My Grandma Clarice was born in 1899 In the Oklahoma Territory. She lived through two World Wars and the Great Depression, the Korean War, the beginning of the Cold War and the space race. She saw the advent of air travel, mass produced cars, the proliferation of radio and later television, the creation and use of nuclear weapons – all this before I was born. I am a charter member of Generation X, and am part of the bridge between the analog past and the digital present, and Grandma Clarice was my connection to a very different time and reality.

I had the singular blessing of spending more time with Grandma Clarice than any of the other eight grandchildren. After my Grandpa Oda Lee passed and she moved near us, I was with her every Saturday and often during the week, helping her with chores, mowing her lawn, tending her vegetable garden, and, most importantly, listening to her stories, and learning. She influenced the arc of my life more than any other single person, including my parents, because she planted the seed of Self-Reliance.

She knew how to do everything, it seemed; growing food, cooking and baking, canning and preserving, sewing (I have her still-working treadle Singer sewing machine – a favorite treasure). She got the most use out of everything she had, reusing and re-purposing everything she could.

She was creative, capable and resourceful because in her life she had to be, everyone did.
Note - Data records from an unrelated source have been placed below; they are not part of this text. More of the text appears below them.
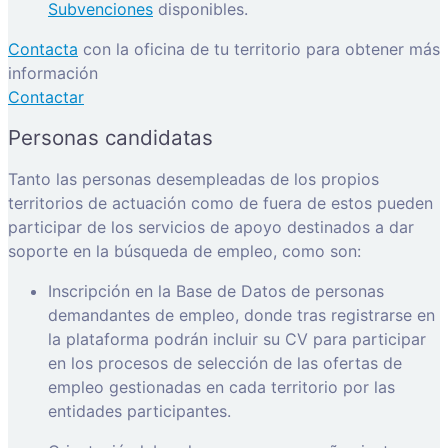
Subvenciones
disponibles.
Contacta
con la oficina de tu territorio para obtener más
información
Contactar
Personas candidatas
Tanto las personas desempleadas de los propios
territorios de actuación como de fuera de estos pueden
participar de los servicios de apoyo destinados a dar
soporte en la búsqueda de empleo, como son:
Inscripción en la Base de Datos de personas
demandantes de empleo, donde tras registrarse en
la plataforma podrán incluir su CV para participar
en los procesos de selección de las ofertas de
empleo gestionadas en cada territorio por las
entidades participantes.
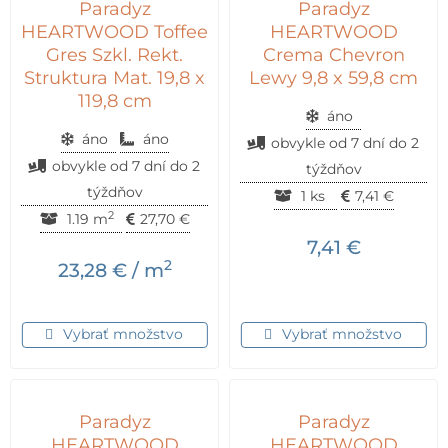
Paradyz
Paradyz
HEARTWOOD Toffee
HEARTWOOD
Gres Szkl. Rekt.
Crema Chevron
Struktura Mat. 19,8 x
Lewy 9,8 x 59,8 cm
119,8 cm
áno
áno
áno
obvykle od 7 dní do 2
obvykle od 7 dní do 2
týždňov
týždňov
1 ks
7,41
€
2
1.19 m
27,70
€
7,41
€
2
23,28
€
/ m
Vybrať množstvo
Vybrať množstvo
Paradyz
Paradyz
HEARTWOOD
HEARTWOOD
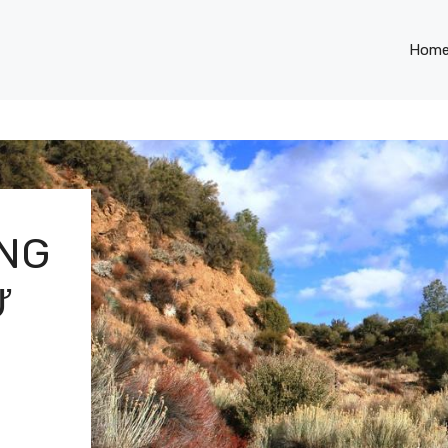
Hom
ONG
​​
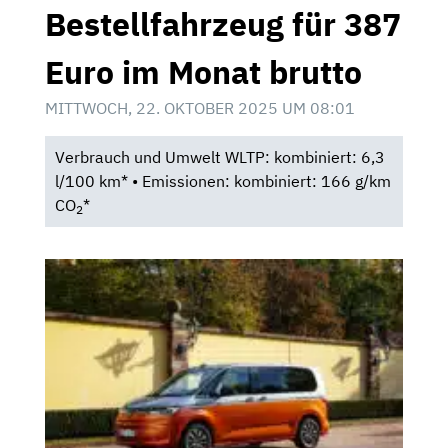
Bestellfahrzeug für 387
Euro im Monat brutto
MITTWOCH, 22. OKTOBER 2025 UM 08:01
Verbrauch und Umwelt WLTP: kombiniert: 6,3
l/100 km* • Emissionen: kombiniert: 166 g/km
CO
*
2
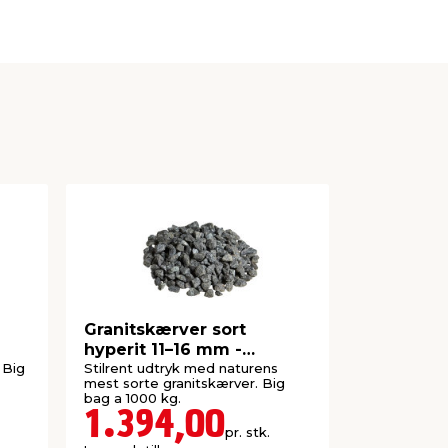
-
Granitskærver sort
Sandkass
hyperit 11–16 mm -
Safeston
Safestone
 Big
Stilrent udtryk med naturens
Rent strands
mest sorte granitskærver. Big
sandkassen.
bag a 1000 kg.
1.394,00
1.09
pr. stk.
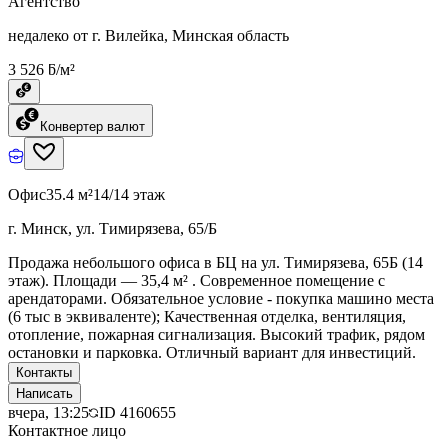
Агентство
недалеко от г. Вилейка, Минская область
3 526 ƃ/м²
Конвертер валют
Офис
35.4 м²
14/14 этаж
г. Минск, ул. Тимирязева, 65/Б
Продажа небольшого офиса в БЦ на ул. Тимирязева, 65Б (14
этаж). Площади — 35,4 м² . Современное помещение с
арендаторами. Обязательное условие - покупка машино места
(6 тыс в эквиваленте); Качественная отделка, вентиляция,
отопление, пожарная сигнализация. Высокий трафик, рядом
остановки и парковка. Отличный вариант для инвестиций.
Контакты
Написать
вчера, 13:25
ID
4160655
Контактное лицо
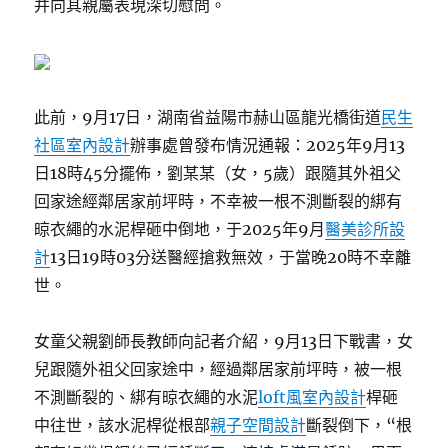
并向其親屬表現深切慰問。
此前，9月17日，湖南省益陽市赫山區龍光橋街道
民生
社區室內設計
辦事處曾發布情況通報：2025年9月13
日18時45分擺佈，劉某某（女，5歲）跟隨其外祖父
回家途經鄰居家前坪時，不幸被一根不測斷裂的綁有
晾衣繩的水泥桿砸中倒地，于2025年9月
醫美診所設
計
13日19時03分送醫經搶救無效，于當晚20時不幸離
世。
女童父親劉師長教師向記者介紹，9月13日下戰書，女
兒跟隨外祖父回家途中，經過鄰居家前坪時，被一根
不測斷裂的、綁有晾衣繩的水泥
loft風室內設計
桿砸
中往世，該水泥桿從根部
親子空間設計
斷裂倒下，“根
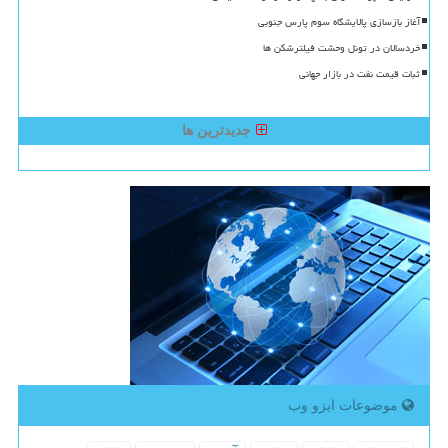
آغاز بازسازی پالایشگاه سوم پارس جنوبی
خردسالان در تونل وحشت فیلترشکن ها
ثبات قیمت نفت در بازار جهانی
جدیدترین ها
موضوعات ایزو وب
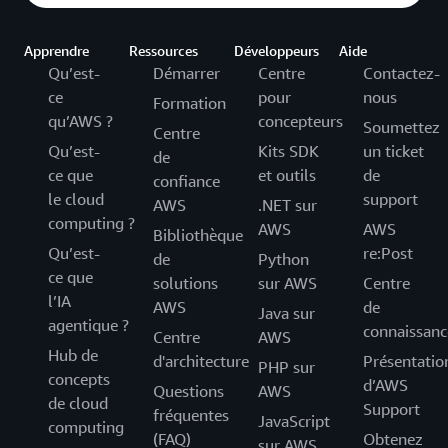
Apprendre
Ressources
Développeurs
Aide
Qu’est-
Démarrer
Centre
Contactez-
ce
pour
nous
Formation
qu’AWS ?
concepteurs
Soumettez
Centre
Qu’est-
Kits SDK
un ticket
de
ce que
et outils
de
confiance
le cloud
support
AWS
.NET sur
computing ?
AWS
AWS
Bibliothèque
Qu’est-
re:Post
de
Python
ce que
solutions
sur AWS
Centre
l’IA
AWS
de
Java sur
agentique ?
connaissanc
Centre
AWS
Hub de
d'architecture
Présentatio
PHP sur
concepts
d’AWS
Questions
AWS
de cloud
Support
fréquentes
JavaScript
computing
(FAQ)
Obtenez
sur AWS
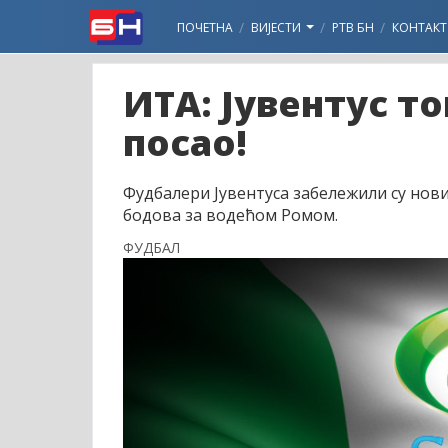
ПОЧЕТНА
ВИЈЕСТИ
РТВ БН
КОНТАКТ
ИТА: Јувентус т
посао!
Фудбалери Јувентуса забележили су нови 
бодова за водећом Ромом.
ФУДБАЛ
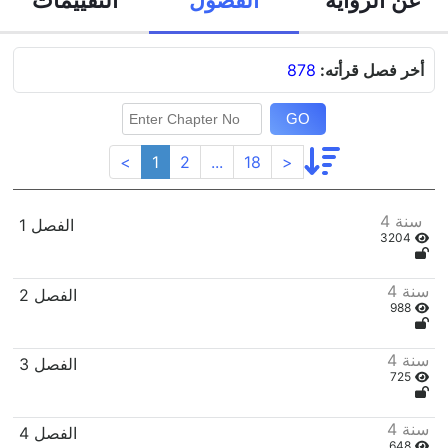
أخر فصل قرأته:
878
GO
<
1
2
...
18
>
4 سنة
1 الفصل
3204
4 سنة
2 الفصل
988
4 سنة
3 الفصل
725
4 سنة
4 الفصل
648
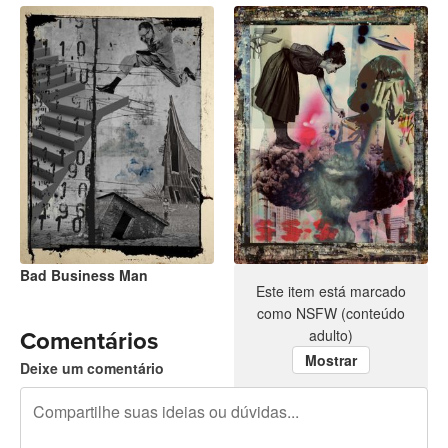
Bad Business Man
No War
Este item está marcado
como NSFW (conteúdo
adulto)
Comentários
Mostrar
Deixe um comentário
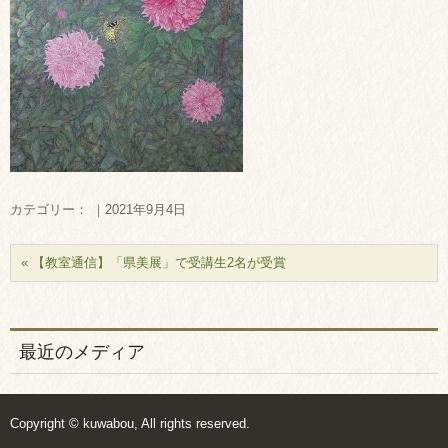
カテゴリー： ｜2021年9月4日
«
【教室通信】「県美展」で受講生2名が受賞
最近のメディア
Copyright © kuwabou, All rights reserved.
For much of her life there were no supermarkets and very few of the conveniences that we take for granted. Having a garden wasn’t a hobby, it was survival.

Being Gen X, especially with this connection to the past, I have been really bothered by the loss knowledge and skills that were once so commonplace. Self-reliance was a necessity, but it was also a birthright! It’s true freedom, yet I’ve watched my peers and their children, and now grandchildren, be pushed into servitude and dependence in the name of “convenience.” How many born in the last 50 years know how to grow their own food, then harvest and preserve it, or sew their own clothing, or even sew on a button? How many know how to collect and purify water, build and repair things with their own hands, raise and butcher livestock?

We have become so far removed from real life, and real hardship, that when our fragile systems collapse, even temporarily, people panic because they don’t know what to do to survive. Western civilization has traded the freedom of self-reliance for the slave-system of dependency on convenience, and we don’t even know where our food comes from any more.

That’s why I homestead. That’s why I created community gardens, taught gardening, foraging and preparedness. That’s why I taught

my kids to garden, cook from scratch, and sew. That’s why it’s so important to me to preserve and share as many of those lost skills and wisdom as I possibly can. I understand how fragile our system is, I have a close connection with the way the world used to be, and at some point will be again. And I value freedom and self-reliance, which by necessity means rejecting much of the current dependency system.

And it’s my way of honoring the life and legacy of Grandma Clarice.